New Diagnosis-Blended Family

Hi there,

I'm new to the group and already appreciate the previous postings. My husband's son was recently diagnosed with type I. He lives with his mom full time and we enjoy him for weekend visits. Mom and I have a very strained relationship and doesn't want to communicate with me at all about the son. Fortunately, she will communicate with dad on an interrmittent basis but we both are trying to find ways to open the doors of communication so that our shared son has a team rather than just people who live in the same village. Any tips on how we can help son and mom without stepping on toes?

Hi Allie,
we are a newly diagnosed family of a 14 yr old boy, I finally let him sleep over a friend’s BIG step for me. I am sure that his mom is an anxious as I am, maybe this can help ease your relationship if she know that you are as caring as you are about his medical condition. I know that it is very hard to learn all the “new” life changes, but it is comfortable knowing that my family members care as well.

Hi Allie,

Perhaps communication can be facilitated in a written form rather than verbal. Could there be a journal that goes between you all that makes notes of pertinent information this way you are all on the “same page”. In this case - literally.

Hello Lorraine,
I’m so glad you sent this message because that’s actually exactly what I’ve already done. I went to the store & picked up a three-ring binder & some tabs, hole-punched our shared information sent home from the diabetes clinic, and started what I HOPE can be a type of “journal” that can not only go between households but can also be used by other adults who may be in charge also (camping trips, church functions, sleep-over parents, etc.). Although there’s been no response from mom about the notebook at all yet, your suggestion makes me feel better about the idea and gives me a little bit of hope that maybe the written word instead of the verbal word may be the key.
Thank you!

I can only imagine letting your son sleep over at a friend’s house was indeed a big step for you. Go mom AND go son! Did everything turn out a-ok? Indeed, “new” life changes are hard and even after 5 years of step-parenting, we have a long way to go. I completely understand how anxious mom must be and truly believe she knows that I care for her son…hopefully she’ll do what I’ve done and seek out some avenues that allow her to understand others can be a support rather than another source of anxiety. Thank you so much for writing.

Hi Allie,

I love the idea of a journal. It would be ideal if the journal was two-way, but Mom is not willing to share the information, then you could record all the pertinent information and send a copy home after every visit. This would be similar to the type of information that our school’s nurse records and sends home on a periodic basis.

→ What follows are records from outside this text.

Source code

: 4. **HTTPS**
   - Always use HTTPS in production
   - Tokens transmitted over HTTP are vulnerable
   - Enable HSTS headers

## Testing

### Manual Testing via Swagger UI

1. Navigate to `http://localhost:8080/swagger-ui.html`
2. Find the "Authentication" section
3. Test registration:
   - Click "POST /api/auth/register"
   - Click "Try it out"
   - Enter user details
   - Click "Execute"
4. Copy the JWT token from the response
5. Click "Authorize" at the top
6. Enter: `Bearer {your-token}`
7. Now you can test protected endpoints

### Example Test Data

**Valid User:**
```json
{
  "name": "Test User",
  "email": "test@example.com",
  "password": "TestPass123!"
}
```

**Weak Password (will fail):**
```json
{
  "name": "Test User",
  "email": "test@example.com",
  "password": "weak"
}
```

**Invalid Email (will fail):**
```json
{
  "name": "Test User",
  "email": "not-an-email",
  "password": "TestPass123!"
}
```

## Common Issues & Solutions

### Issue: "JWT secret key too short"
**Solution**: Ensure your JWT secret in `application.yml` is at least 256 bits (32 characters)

An additional idea, is invest the time to learn all that you can about diabetes so that you are better able to interact with both your husband’s son and his mother. When we were dx this fall one of the recommendations that I got from this site was a book titled Think Like a Pancreas: A Practical Guide to Managing Diabetes with Insulin by M.S. Gary Scheiner M.S. and Ph.D. Barry Goldstein M.D. M.D. It is an excellent resource.

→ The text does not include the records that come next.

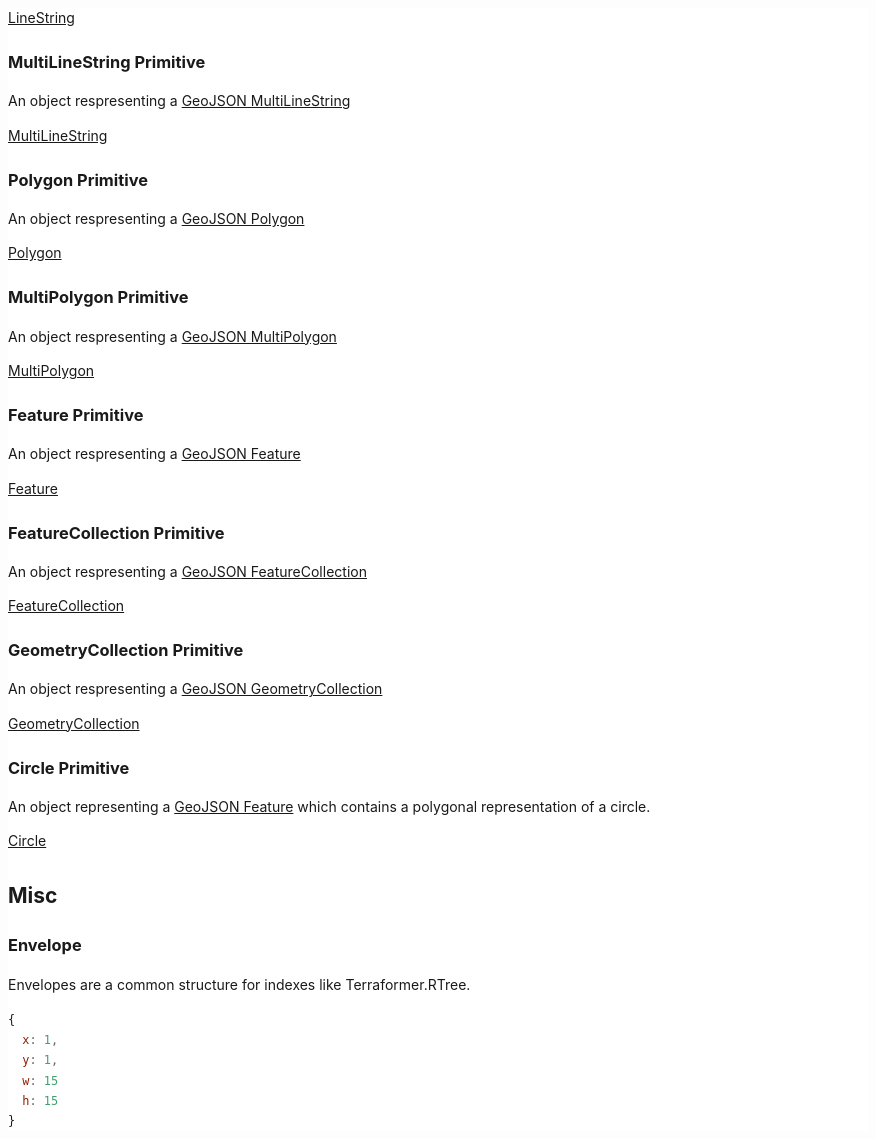 [LineString](./core.md#terraformerlinestring)

### MultiLineString Primitive

An object respresenting a [GeoJSON MultiLineString](#multilinestring)

[MultiLineString](./core.md#terraformermultilinestring)

### Polygon Primitive

An object respresenting a [GeoJSON Polygon](#polygon)

[Polygon](./core.md#terraformerpolygon)

### MultiPolygon Primitive

An object respresenting a [GeoJSON MultiPolygon](#multipolygon)

[MultiPolygon](./core.md#terraformermultipolygon)

### Feature Primitive

An object respresenting a [GeoJSON Feature](#terraformerfeature)

[Feature](./core.md#feature)

### FeatureCollection Primitive

An object respresenting a [GeoJSON FeatureCollection](#featurecollection)

[FeatureCollection](./core.md#terraformerfeaturecollection)

### GeometryCollection Primitive

An object respresenting a [GeoJSON GeometryCollection](#geometrycollection)

[GeometryCollection](./core.md#terraformergeometrycollection)

### Circle Primitive

An object representing a [GeoJSON Feature](#feature) which contains a polygonal representation of a circle.

[Circle](./core.md#terraformercircle)

## Misc

### Envelope

Envelopes are a common structure for indexes like Terraformer.RTree.

```js
{
  x: 1,
  y: 1,
  w: 15
  h: 15
}
```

Welcome to the group. You will find there is a lot of great information and support here.


A binder is a fantastic idea …good call Lorraine !!

Oh, well good for you then. It sounds like you are being very proactive and, although it sounds like a less than perfect situation, you seem to be very open-minded and flexible so I think you will be able to make this work.

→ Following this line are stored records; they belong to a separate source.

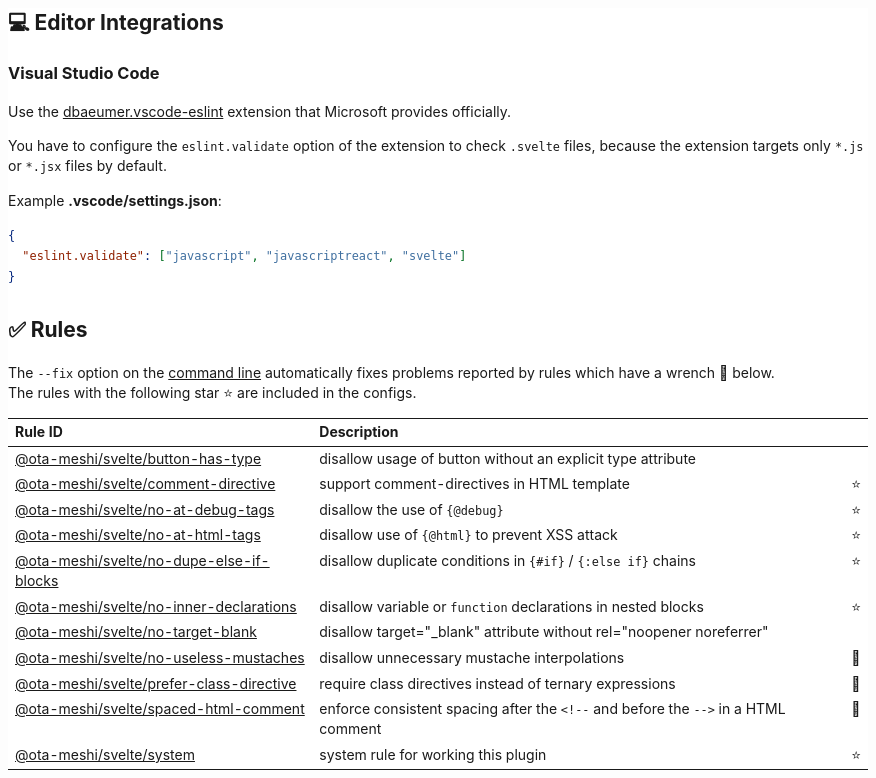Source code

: ## :computer: Editor Integrations

### Visual Studio Code

Use the [dbaeumer.vscode-eslint](https://marketplace.visualstudio.com/items?itemName=dbaeumer.vscode-eslint) extension that Microsoft provides officially.

You have to configure the `eslint.validate` option of the extension to check `.svelte` files, because the extension targets only `*.js` or `*.jsx` files by default.

Example **.vscode/settings.json**:

```json
{
  "eslint.validate": ["javascript", "javascriptreact", "svelte"]
}
```




## :white_check_mark: Rules



The `--fix` option on the [command line](https://eslint.org/docs/user-guide/command-line-interface#fixing-problems) automatically fixes problems reported by rules which have a wrench :wrench: below.  
The rules with the following star :star: are included in the configs.



| Rule ID | Description |    |
|:--------|:------------|:---|
| [@ota-meshi/svelte/button-has-type](https://ota-meshi.github.io/eslint-plugin-svelte/rules/button-has-type.html) | disallow usage of button without an explicit type attribute |  |
| [@ota-meshi/svelte/comment-directive](https://ota-meshi.github.io/eslint-plugin-svelte/rules/comment-directive.html) | support comment-directives in HTML template | :star: |
| [@ota-meshi/svelte/no-at-debug-tags](https://ota-meshi.github.io/eslint-plugin-svelte/rules/no-at-debug-tags.html) | disallow the use of `{@debug}` | :star: |
| [@ota-meshi/svelte/no-at-html-tags](https://ota-meshi.github.io/eslint-plugin-svelte/rules/no-at-html-tags.html) | disallow use of `{@html}` to prevent XSS attack | :star: |
| [@ota-meshi/svelte/no-dupe-else-if-blocks](https://ota-meshi.github.io/eslint-plugin-svelte/rules/no-dupe-else-if-blocks.html) | disallow duplicate conditions in `{#if}` / `{:else if}` chains | :star: |
| [@ota-meshi/svelte/no-inner-declarations](https://ota-meshi.github.io/eslint-plugin-svelte/rules/no-inner-declarations.html) | disallow variable or `function` declarations in nested blocks | :star: |
| [@ota-meshi/svelte/no-target-blank](https://ota-meshi.github.io/eslint-plugin-svelte/rules/no-target-blank.html) | disallow target="_blank" attribute without rel="noopener noreferrer" |  |
| [@ota-meshi/svelte/no-useless-mustaches](https://ota-meshi.github.io/eslint-plugin-svelte/rules/no-useless-mustaches.html) | disallow unnecessary mustache interpolations | :wrench: |
| [@ota-meshi/svelte/prefer-class-directive](https://ota-meshi.github.io/eslint-plugin-svelte/rules/prefer-class-directive.html) | require class directives instead of ternary expressions | :wrench: |
| [@ota-meshi/svelte/spaced-html-comment](https://ota-meshi.github.io/eslint-plugin-svelte/rules/spaced-html-comment.html) | enforce consistent spacing after the `<!--` and before the `-->` in a HTML comment | :wrench: |
| [@ota-meshi/svelte/system](https://ota-meshi.github.io/eslint-plugin-svelte/rules/system.html) | system rule for working this plugin | :star: |







[svelte-eslint-parser]: https://www.npmjs.com/package/svelte-eslint-parser
[eslint-plugin-svelte3]: https://github.com/sveltejs/eslint-plugin-svelte3
[eslint]: https://eslint.org/
[svelte]: https://svelte.dev/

It reminds me of sending our journal (a teeny notebook) back and forth with Caleb’s nurse. I adore her, but when we get on the phone, we have a hard time getting off because we end up chatting. But when I make notes in the book, it is to the point, gets the information across and there’s no opportunity for chit chat! I also like that there is documented trail of his carbs, bgs and what action was taken. Even though much of this information is in Caleb’s pump, it’s nice to just refer to the journal to see patterns and whatnot.

I hope it works!

I wonder if there’s any way to improve the relationship between you and your stepson’s Mom - I’m sure it’s complicated as all getout, but is there any possibility that all three parents can meet with a counselor who specializes in families with children who have diabetes/special needs so that you can find a way to get past all the emotional difficulties and work as a team for the benefit of the boy?

Full disclosure: I’m a stepmother, and my stepdaughter’s mother is about as bad an opposite number as you can possibly ask for. I could tell you stories that would curl your hair, and I loathe the woman for everything she’s done to my husband and her children (not just my stepdaughter, but also her other seven children as well) but I’ve always managed to have a reasonably polite relationship with her simply by chanting silently to myself, “My child loves this woman, I will treat her politely. My child…” Of course, it does help that my stepdaughters Mom doesn’t have custody and has little interest in visitation… and perhaps the strain is more on her end than on yours?